The high-mass disk candidates NGC7538IRS1 and NGC7538S
Henrik beuther, Hendrik Linz, Thomas Henning

TL;DR
This study uses high-resolution interferometry to investigate the structure and dynamics of high-mass star-forming regions NGC7538IRS1 and NGC7538S, revealing dense cores, infall activity, and hierarchical fragmentation.
Contribution
It provides detailed observational evidence of the physical conditions and kinematics in high-mass star-forming regions at unprecedented resolution.
Findings
NGC7538IRS1 is a single, dense, massive core with high infall rates.
NGC7538S fragments into multiple sub-sources with different evolutionary stages.
Velocity gradients and spectral line data reveal complex kinematics and ongoing star formation.

+ + + +

> _COMPLETE THE FOLLOWING_
**A.** Answer these questions using the study summary:
(i) Which technique does the study use to investigate the two regions?
(ii) How is NGC7538IRS1 described?
(iii) Into what does NGC7538S fragment?
**B.** Retype the stretch of the listing from its first line through the line that contains "با من در شبکه‌های".

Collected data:
+ + + +

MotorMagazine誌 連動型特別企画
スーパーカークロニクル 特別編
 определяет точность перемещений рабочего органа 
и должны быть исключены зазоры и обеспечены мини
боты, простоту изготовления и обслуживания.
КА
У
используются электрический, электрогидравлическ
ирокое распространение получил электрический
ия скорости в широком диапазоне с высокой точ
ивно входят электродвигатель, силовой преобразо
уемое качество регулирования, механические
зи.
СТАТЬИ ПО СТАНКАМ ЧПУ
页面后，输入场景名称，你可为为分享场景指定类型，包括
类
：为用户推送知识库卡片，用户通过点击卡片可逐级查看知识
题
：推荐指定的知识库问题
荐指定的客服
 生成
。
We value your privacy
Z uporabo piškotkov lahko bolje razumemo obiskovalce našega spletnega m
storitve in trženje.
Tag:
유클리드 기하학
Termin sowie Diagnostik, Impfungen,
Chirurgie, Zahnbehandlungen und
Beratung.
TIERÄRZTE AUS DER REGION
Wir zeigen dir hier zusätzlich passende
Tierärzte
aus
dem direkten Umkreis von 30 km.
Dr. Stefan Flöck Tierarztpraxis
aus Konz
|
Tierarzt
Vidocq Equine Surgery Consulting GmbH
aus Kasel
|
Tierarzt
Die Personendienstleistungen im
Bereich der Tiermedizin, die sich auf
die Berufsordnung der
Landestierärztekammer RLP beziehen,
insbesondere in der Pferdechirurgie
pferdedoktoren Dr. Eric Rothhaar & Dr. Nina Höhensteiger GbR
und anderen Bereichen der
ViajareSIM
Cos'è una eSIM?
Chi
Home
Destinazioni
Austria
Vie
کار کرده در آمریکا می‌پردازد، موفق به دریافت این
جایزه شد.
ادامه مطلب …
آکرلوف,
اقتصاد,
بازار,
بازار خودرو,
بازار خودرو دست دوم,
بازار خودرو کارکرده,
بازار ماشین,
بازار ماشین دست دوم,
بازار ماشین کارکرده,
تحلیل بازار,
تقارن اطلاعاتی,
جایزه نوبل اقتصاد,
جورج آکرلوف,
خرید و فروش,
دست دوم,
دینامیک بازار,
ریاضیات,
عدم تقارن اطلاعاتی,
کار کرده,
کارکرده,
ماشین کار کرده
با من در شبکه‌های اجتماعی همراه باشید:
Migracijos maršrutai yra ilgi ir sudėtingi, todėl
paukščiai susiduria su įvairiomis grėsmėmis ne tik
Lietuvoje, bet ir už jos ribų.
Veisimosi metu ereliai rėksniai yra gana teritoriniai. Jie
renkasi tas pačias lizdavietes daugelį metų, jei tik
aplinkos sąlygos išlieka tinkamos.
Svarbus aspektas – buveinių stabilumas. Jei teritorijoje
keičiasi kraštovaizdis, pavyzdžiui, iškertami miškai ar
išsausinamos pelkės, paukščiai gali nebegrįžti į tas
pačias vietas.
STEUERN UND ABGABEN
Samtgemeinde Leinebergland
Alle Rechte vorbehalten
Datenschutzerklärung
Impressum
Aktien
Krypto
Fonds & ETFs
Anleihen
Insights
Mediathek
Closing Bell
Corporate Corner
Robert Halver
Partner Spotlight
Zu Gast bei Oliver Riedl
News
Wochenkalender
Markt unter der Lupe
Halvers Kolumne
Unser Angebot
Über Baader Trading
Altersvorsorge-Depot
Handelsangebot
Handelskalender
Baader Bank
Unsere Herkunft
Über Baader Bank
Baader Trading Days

+ + + +

> _ANSWERS BY ITEM NUMBER_
**A.**
(i) High-resolution interferometry.
(ii) It is a single, dense, massive core with high infall rates.
(iii) It fragments into multiple sub-sources with different evolutionary stages.

**B.**
MotorMagazine誌 連動型特別企画
スーパーカークロニクル 特別編
 определяет точность перемещений рабочего органа 
и должны быть исключены зазоры и обеспечены мини
боты, простоту изготовления и обслуживания.
КА
У
используются электрический, электрогидравлическ
ирокое распространение получил электрический
ия скорости в широком диапазоне с высокой точ
ивно входят электродвигатель, силовой преобразо
уемое качество регулирования, механические
зи.
СТАТЬИ ПО СТАНКАМ ЧПУ
页面后，输入场景名称，你可为为分享场景指定类型，包括
类
：为用户推送知识库卡片，用户通过点击卡片可逐级查看知识
题
：推荐指定的知识库问题
荐指定的客服
 生成
。
We value your privacy
Z uporabo piškotkov lahko bolje razumemo obiskovalce našega spletnega m
storitve in trženje.
Tag:
유클리드 기하학
Termin sowie Diagnostik, Impfungen,
Chirurgie, Zahnbehandlungen und
Beratung.
TIERÄRZTE AUS DER REGION
Wir zeigen dir hier zusätzlich passende
Tierärzte
aus
dem direkten Umkreis von 30 km.
Dr. Stefan Flöck Tierarztpraxis
aus Konz
|
Tierarzt
Vidocq Equine Surgery Consulting GmbH
aus Kasel
|
Tierarzt
Die Personendienstleistungen im
Bereich der Tiermedizin, die sich auf
die Berufsordnung der
Landestierärztekammer RLP beziehen,
insbesondere in der Pferdechirurgie
pferdedoktoren Dr. Eric Rothhaar & Dr. Nina Höhensteiger GbR
und anderen Bereichen der
ViajareSIM
Cos'è una eSIM?
Chi
Home
Destinazioni
Austria
Vie
کار کرده در آمریکا می‌پردازد، موفق به دریافت این
جایزه شد.
ادامه مطلب …
آکرلوف,
اقتصاد,
بازار,
بازار خودرو,
بازار خودرو دست دوم,
بازار خودرو کارکرده,
بازار ماشین,
بازار ماشین دست دوم,
بازار ماشین کارکرده,
تحلیل بازار,
تقارن اطلاعاتی,
جایزه نوبل اقتصاد,
جورج آکرلوف,
خرید و فروش,
دست دوم,
دینامیک بازار,
ریاضیات,
عدم تقارن اطلاعاتی,
کار کرده,
کارکرده,
ماشین کار کرده
با من در شبکه‌های اجتماعی همراه باشید:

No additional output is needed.